CS Forum: Tuomas Haarnoja (UC Berkeley) on Acquiring Diverse Robot Skills via Deep Reinforcement Learning

2018-06-07 14:15:00 2018-06-07 15:00:00 Europe/Helsinki CS Forum: Tuomas Haarnoja (UC Berkeley) on Acquiring Diverse Robot Skills via Deep Reinforcement Learning CS forum is a seminar series arranged at the CS department - open to everyone free-of-charge. http://cs.aalto.fi/en/midcom-permalink-1e863c75a9cccb863c711e8aac229a61f12b898b898 Konemiehentie 2, 02150, Espoo

CS forum is a seminar series arranged at the CS department - open to everyone free-of-charge.

07.06.2018 / 14:15 - 15:00

 

zEROTGMM_400x400.jpg

 

Speaker: Tuomas Haarnoja
Affiliation: UC Berkeley, United States

Host: Professor Jaakko Lehtinen
Time: 14:15 (coffee at 14:00)
Venue: T5, CS building, Konemiehentie 2, Espoo

 

 

Acquiring Diverse Robot Skills via Deep Reinforcement Learning

Abstract:

The intersection of expressive, general-purpose function approximators, such as neural networks, with general-purpose model-free reinforcement learning (RL) algorithms holds the promise of automating a wide range of robotic behaviors: reinforcement learning provides the formalism for reasoning about sequential decision making, while large neural networks can process high-dimensional and noisy observations to provide a general representation for any behavior with minimal manual engineering. However, applying model-free RL algorithms with multilayer neural networks (i.e., deep RL) to real-world robotic control problems has proven to be very difficult in practice: the sample complexity of model-free methods tends to be quite high, and training tends to yield high-variance results. In the talk, I will discuss how maximum entropy principle can enable deep RL for real-world robotic applications. First, by representing policies as expressive energy-based models, maximum entropy RL leads to effective, multi-modal exploration that can reduce sample complexity. Second, maximum entropy policies can promote reusability through compositionality, meaning that existing policies can be combined to create new compound policies without extra interaction with the environment. And third, policies expressed via invertible transformations lead to natural formation of policy hierarchies that can be used to solve sparse reward tasks. I will demonstrate these properties in both simulated and real world robotic tasks.

Bio:

Tuomas Haarnoja is a PhD candidate in the Berkeley Artificial Intelligence Research Lab (BAIR) at UC Berkeley, advised by prof.
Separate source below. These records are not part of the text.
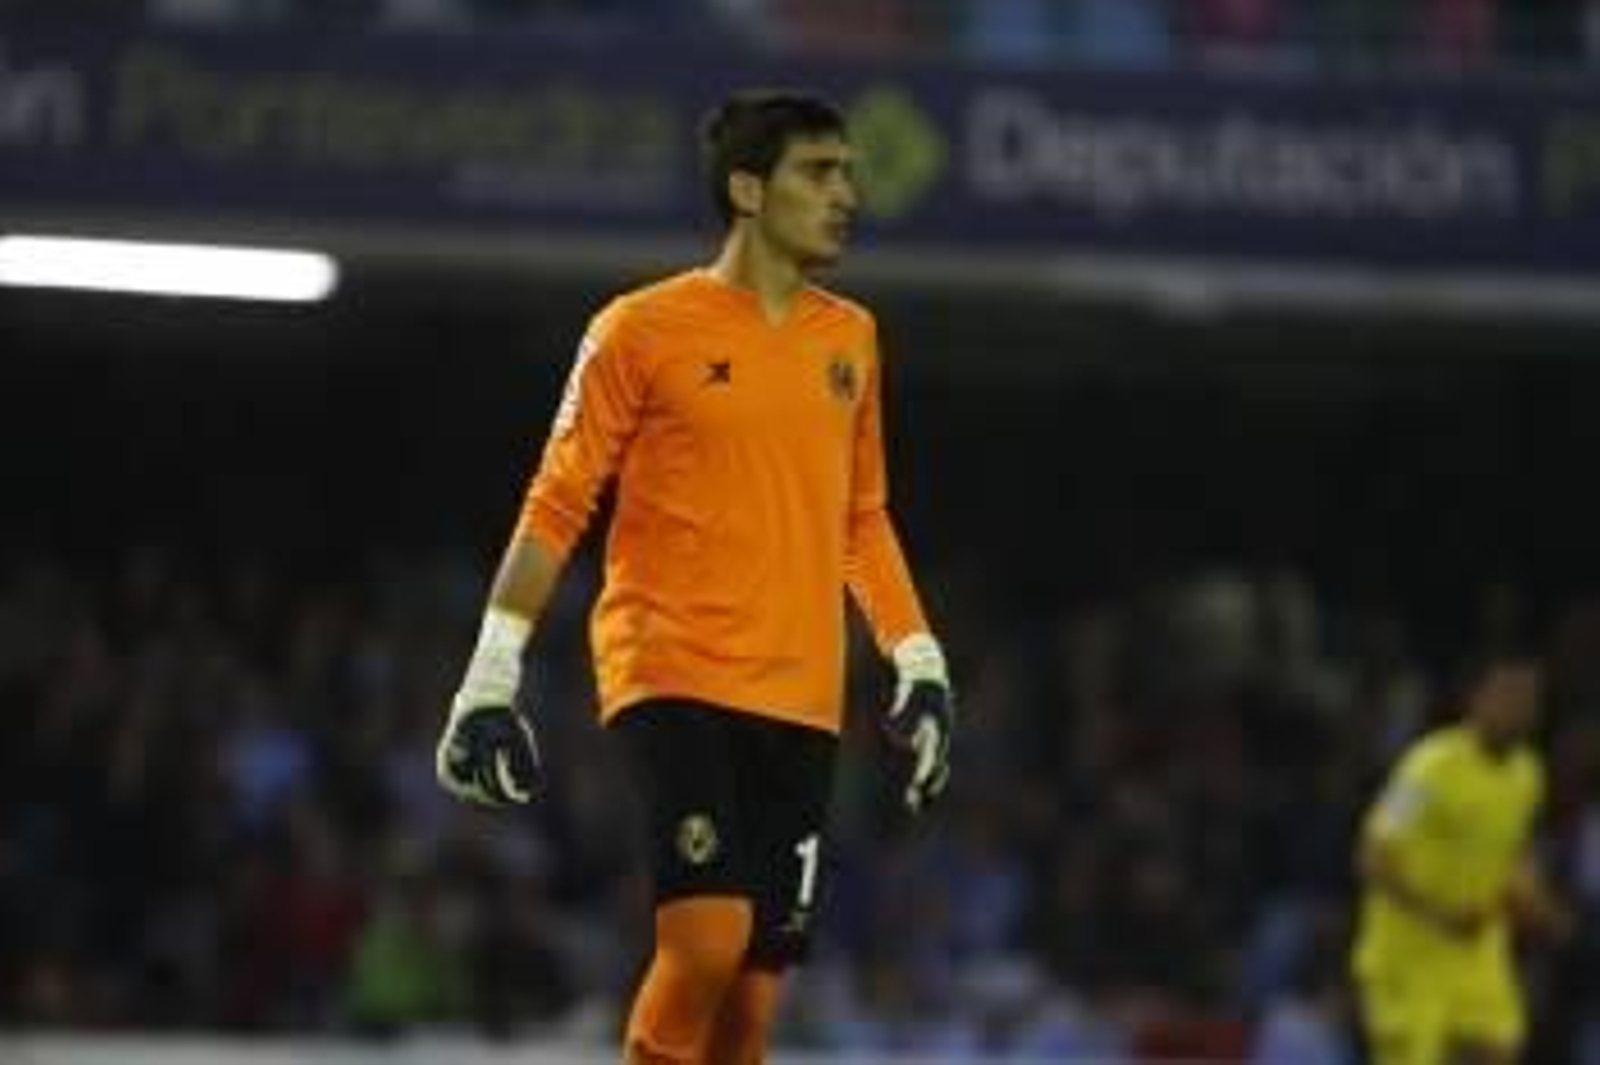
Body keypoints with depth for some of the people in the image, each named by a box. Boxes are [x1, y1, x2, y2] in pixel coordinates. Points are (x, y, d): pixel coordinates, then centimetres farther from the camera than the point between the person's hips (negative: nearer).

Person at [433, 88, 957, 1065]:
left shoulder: (849, 339, 14)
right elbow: (558, 506, 0)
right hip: (673, 679, -5)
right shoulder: (645, 329, -2)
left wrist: (920, 666, 15)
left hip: (800, 701, 5)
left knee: (761, 971, 2)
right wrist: (492, 678, -4)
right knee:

Pieter Abbeel and prof. Sergey Levine. His research focus is on extending deep reinforcement learning to provide for flexible, effective robot control that can handle the diversity and variability of the real world. During his PhD, Tuomas has spent time as an intern at Google Brain, where he developed model-free algorithms for robotic applications requiring high sample efficiency.

Before joining BAIR, Tuomas received a master's degree in Space Robotics and Automation from Luleå University of Technology, Sweden, and Aalto University of Technology, Finland, and worked as a research scientist at VTT Technical Research Centre of Finland.